— TASK TO CARRY OUT —
Copy out the stretch of the light wave post below from "electromagnetic radiation - Visualizing" through "wonder about often.", word for word.

Friday, 15 November 2019

electromagnetic radiation - Visualizing A Light Wave


I'm new to the forum. So I'm not sure how a question like this will be received, but it's a sincere question that I have wonder about often.


Let's say on a nice summer evening I shine a red laser across my backyard. What if I could freeze time and walk up to a portion of the wave as it traversed the yard. What if I could really examine it, say enlarge the beam so all its components down to the photon level were visible or measureable. Would I see textbook looking sine waves. Would it be billions of little waves. Would each wave have width and height. Would I be able to identify its parts. "Oh, look, there's a wave. Look there's a photon".



Answer



How your laser works


It is common sense that electrons get pushed into higher energy levels and synchronous falling back in lower energy level and by this synchronous somehow emit photons. This photons get reflected between two mirrors, but one of them let some amount of this photons through. This artful designed device creates a beam of photons with nearly the same frequency and focused in parallel directions. So you get a coherent (more or less) stream of photons


How a radio wave is created


To recognise this is important, because this type of EM radiation often is called an EM wave. In reality it happens something that is in the result similar to the lasers emission of photons. A lot of electron get accelerated in the antenna rod and by this more or less synchronous emit photons, but this time in a broad range of wavelengths. Since the electrons get accelerated for- and backwards in the rod the intensity of the emission is swelling and the electric as well as the magnetic component of the EM radiation has the properties of a wave. It is well understood that in the nearfield of the antenna the electric component is perpendicular to the magnetic component and both are perpendicular to the direction of propagation of the emitted photons. It has to be underlined that the two components are shifted by 90° to each other.

— DATA SHOWN —
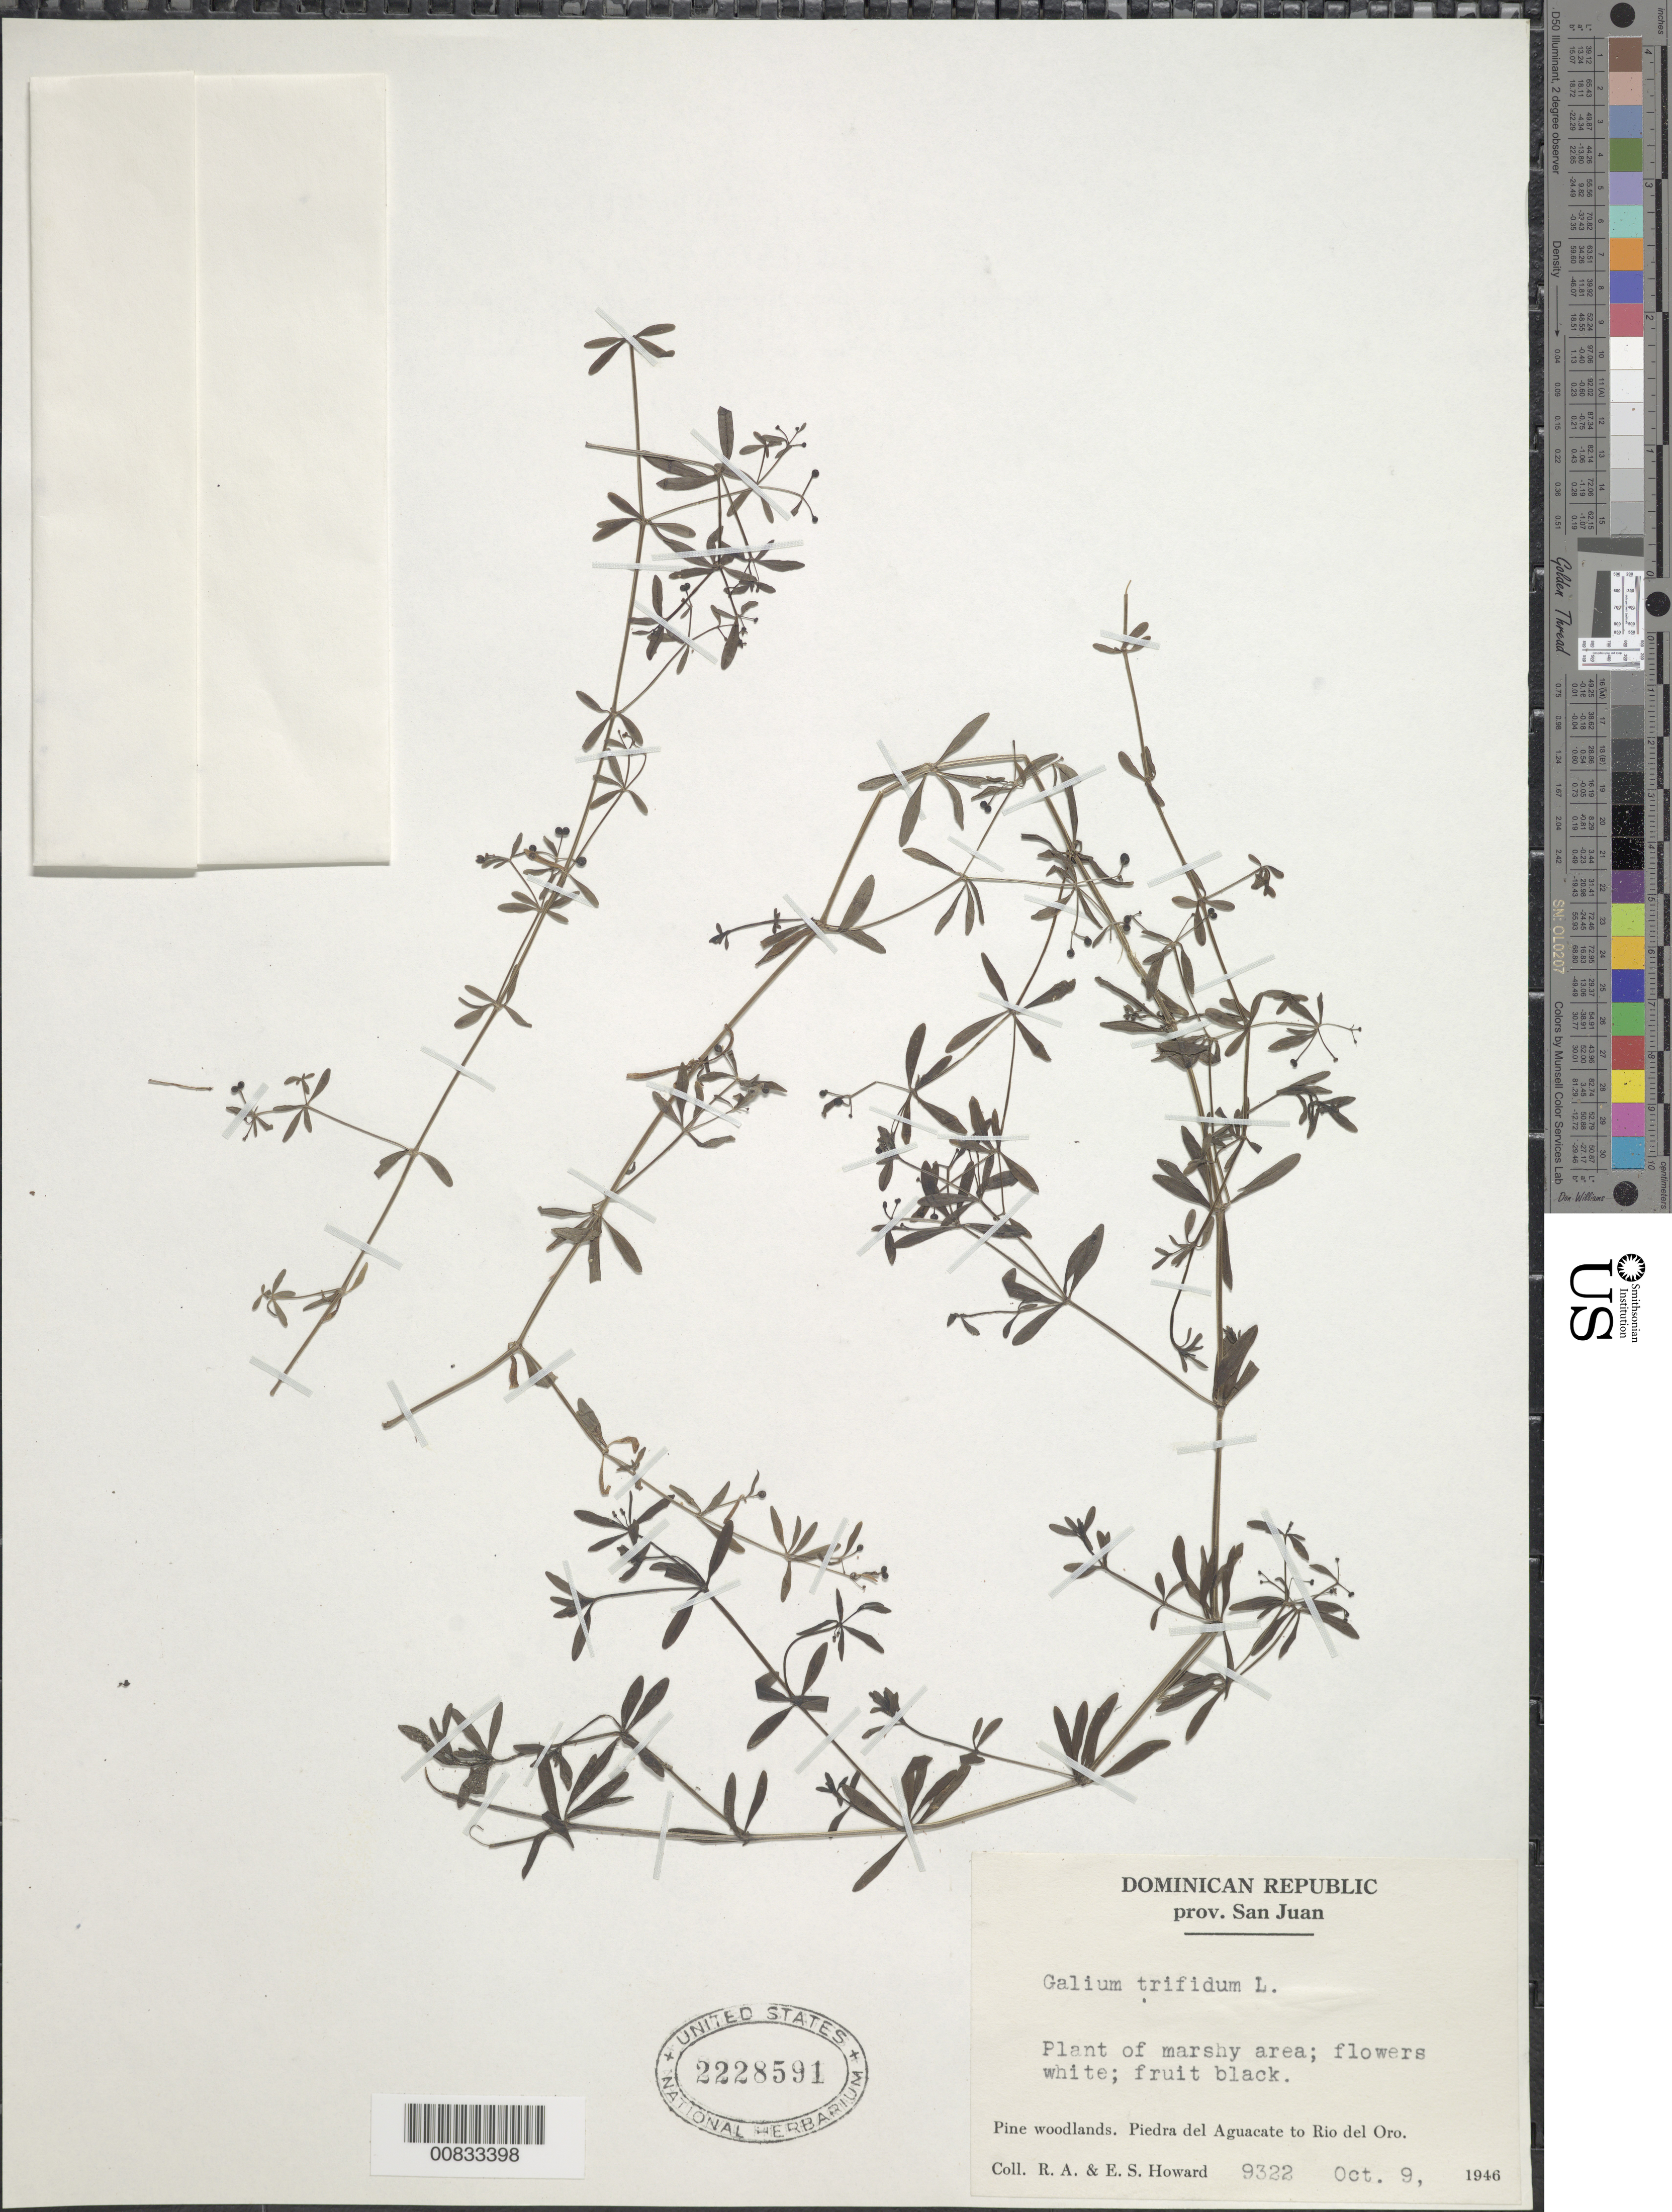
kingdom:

— RESULT OF THE TASK —
electromagnetic radiation - Visualizing A Light Wave


I'm new to the forum. So I'm not sure how a question like this will be received, but it's a sincere question that I have wonder about often.